Beliau dilahirkan di Kampung Kerisik di Patani Selatan Thailand. Sejarah kelahiran
beliau yang tershahih ialah pada 1133 H. dan wafat di Taif Arab Saudi dalam tahun
1847M. Ulama‟ bermaksud “orang yang alim dan berilmu mendapat kedudukan
yang tinggi disi Allah SWT. Beliau bukan saja membawa ilmu yang tinggi serta
beramal dengan ilmunya bahkan mempunyai pribadi yang utuh ketika berinteraksi
dengan masyarakat” Tetapi seseorang itu bukan dikatakan alim kerana ia banyak
mengafal hadis tetapi yang banyak khasyyah atau takut kepada Allah.

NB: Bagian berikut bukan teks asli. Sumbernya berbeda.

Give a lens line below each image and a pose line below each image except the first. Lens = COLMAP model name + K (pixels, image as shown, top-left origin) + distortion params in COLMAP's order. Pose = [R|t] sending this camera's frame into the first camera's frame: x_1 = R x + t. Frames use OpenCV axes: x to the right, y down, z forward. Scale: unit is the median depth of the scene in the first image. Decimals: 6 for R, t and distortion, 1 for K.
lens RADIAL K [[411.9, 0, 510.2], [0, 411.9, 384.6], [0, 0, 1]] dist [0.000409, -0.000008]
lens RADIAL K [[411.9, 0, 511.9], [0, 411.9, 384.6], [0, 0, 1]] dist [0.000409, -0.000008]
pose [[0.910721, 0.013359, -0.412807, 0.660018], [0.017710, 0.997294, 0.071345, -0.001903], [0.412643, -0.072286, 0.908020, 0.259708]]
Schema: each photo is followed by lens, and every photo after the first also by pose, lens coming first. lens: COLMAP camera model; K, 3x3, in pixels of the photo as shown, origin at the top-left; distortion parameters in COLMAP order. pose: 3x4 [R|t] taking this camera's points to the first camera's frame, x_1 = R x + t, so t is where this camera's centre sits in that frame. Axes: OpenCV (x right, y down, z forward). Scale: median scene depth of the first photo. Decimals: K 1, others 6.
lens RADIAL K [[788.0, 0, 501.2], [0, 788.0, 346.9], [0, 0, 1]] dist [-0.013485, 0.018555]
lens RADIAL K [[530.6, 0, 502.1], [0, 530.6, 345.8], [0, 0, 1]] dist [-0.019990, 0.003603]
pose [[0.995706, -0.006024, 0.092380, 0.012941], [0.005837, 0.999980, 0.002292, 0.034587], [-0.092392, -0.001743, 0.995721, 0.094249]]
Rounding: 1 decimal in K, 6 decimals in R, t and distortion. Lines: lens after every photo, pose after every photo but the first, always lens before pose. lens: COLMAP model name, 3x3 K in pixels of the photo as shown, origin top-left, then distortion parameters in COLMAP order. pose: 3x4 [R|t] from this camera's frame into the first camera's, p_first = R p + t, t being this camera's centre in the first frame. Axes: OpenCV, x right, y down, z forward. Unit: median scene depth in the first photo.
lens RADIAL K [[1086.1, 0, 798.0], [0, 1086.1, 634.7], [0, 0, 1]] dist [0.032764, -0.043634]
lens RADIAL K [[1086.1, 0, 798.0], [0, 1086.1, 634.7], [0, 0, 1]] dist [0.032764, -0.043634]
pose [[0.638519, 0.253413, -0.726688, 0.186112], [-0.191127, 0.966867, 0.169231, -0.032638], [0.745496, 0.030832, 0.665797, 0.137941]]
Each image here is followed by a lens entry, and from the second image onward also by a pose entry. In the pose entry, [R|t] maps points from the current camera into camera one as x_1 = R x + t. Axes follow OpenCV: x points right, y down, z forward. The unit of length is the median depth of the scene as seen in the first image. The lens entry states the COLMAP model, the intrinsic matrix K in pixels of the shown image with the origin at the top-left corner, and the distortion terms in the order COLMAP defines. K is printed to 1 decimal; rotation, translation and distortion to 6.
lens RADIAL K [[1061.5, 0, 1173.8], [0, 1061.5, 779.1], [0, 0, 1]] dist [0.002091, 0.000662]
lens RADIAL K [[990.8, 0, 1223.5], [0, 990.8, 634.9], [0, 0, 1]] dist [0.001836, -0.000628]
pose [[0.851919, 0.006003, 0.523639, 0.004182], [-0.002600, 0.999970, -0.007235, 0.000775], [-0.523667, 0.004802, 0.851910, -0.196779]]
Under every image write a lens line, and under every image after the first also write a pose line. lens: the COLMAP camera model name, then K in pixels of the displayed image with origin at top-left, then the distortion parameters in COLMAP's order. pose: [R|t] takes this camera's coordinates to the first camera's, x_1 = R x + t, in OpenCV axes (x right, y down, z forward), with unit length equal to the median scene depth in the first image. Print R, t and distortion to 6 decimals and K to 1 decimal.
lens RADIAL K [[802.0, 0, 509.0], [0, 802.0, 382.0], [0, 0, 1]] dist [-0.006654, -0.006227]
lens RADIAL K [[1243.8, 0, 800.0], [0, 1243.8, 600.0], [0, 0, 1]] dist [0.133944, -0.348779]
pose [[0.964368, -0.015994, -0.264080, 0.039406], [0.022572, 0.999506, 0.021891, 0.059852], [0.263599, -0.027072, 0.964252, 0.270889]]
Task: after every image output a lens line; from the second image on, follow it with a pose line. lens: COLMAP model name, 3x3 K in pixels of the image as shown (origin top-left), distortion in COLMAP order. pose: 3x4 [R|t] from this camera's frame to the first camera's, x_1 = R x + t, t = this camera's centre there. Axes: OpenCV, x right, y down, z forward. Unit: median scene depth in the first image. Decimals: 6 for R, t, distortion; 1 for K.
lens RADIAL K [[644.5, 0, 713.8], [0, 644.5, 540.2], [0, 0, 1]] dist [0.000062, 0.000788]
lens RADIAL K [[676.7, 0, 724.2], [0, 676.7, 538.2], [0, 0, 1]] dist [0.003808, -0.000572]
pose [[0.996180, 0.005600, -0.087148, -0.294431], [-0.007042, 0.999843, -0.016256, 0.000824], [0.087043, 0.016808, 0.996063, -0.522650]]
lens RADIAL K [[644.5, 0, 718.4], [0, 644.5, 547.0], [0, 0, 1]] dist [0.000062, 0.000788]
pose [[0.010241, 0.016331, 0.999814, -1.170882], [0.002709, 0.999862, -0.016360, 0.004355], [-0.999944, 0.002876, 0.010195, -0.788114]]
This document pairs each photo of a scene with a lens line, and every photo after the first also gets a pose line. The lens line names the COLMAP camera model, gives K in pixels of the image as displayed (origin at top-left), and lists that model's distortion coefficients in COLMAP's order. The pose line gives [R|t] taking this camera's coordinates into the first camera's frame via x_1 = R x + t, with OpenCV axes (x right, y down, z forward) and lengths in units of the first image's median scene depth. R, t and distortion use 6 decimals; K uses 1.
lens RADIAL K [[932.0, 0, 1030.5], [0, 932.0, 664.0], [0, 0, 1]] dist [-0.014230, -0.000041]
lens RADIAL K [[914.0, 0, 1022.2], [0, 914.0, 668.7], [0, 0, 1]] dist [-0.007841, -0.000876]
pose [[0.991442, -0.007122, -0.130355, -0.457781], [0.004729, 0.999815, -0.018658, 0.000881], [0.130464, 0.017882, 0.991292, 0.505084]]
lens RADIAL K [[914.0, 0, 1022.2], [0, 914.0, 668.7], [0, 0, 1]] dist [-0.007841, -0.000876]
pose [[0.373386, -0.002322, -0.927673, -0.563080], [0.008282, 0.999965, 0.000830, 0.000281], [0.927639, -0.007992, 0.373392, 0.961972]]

Golongan
ulama perlu memperkasa pegangan umat terhadap akidah dan nilai-nilai budaya
Islam.
Beliau pada mulanya menerima pendidikan agama Islam melalui sistem sekolah
pondok di Patani, kemudiannya meneruskan pengajiannya di Mekkah, Madinah dan
juga Aceh. Kejayaan pembelajarannya telah menepati salah satu syarat untuk
menjadi ulama. Selain itu beliau meningkatkan kejayaannya menjadi guru
(pendakwa), berhasil mempengaruhi sistem administrasi Islam di peringkat negeri
Kelantan dan Riau, berjihad dengan pena (sebagai penterjemah dan penulis) dan
menentang pemerintahan kafir ditanah kelahiranya Patani. Beliau berhasil menjadi
salah seorang umat yang terpilih dan berjaya memimpin umat manusia pada
zamannya. Beliau mempunyai pegangan hidup atau sekarang sering disebut sebagai
falsafah tentang pendidikan Islam khususnya Beliau sangat kokoh pegangannya
tentang semua orang Islam perlu mempelajari ilmu fardu ain, tauhid terlebih dahulu
sebagai teras kepada pendidikan terutama anak-anak mereka. Filsafat beliau tentang
pendidikan ialah ilmu fardu ain yaitu yang perlu dipelajari untuk mengesahkan
I‟tiqad dan ibadah seseorang Ilmu fardu ain ini adalah asas kepada semua umat
Islam.Dengan itu Syekh Daud telah mengasaskan Filsafat pendidikan teras selain
daripada teori dan konsep pendidikan Filsafat pendidikan yaitu axiologi atau nilai
dalam pembelajaran ialah belajar "dalam banyak bidang" karena semua ilmu itu
berkaitan diantara satu sama lain dan untuk menjadi ulama yang berwibawa. Beliau
juga berpegang kepada konsep bahwa belajar juga boleh berlangsung dengan orang
yang lebih muda umurnya. Ada masanya belajar daripada lebih tua itu juga baik.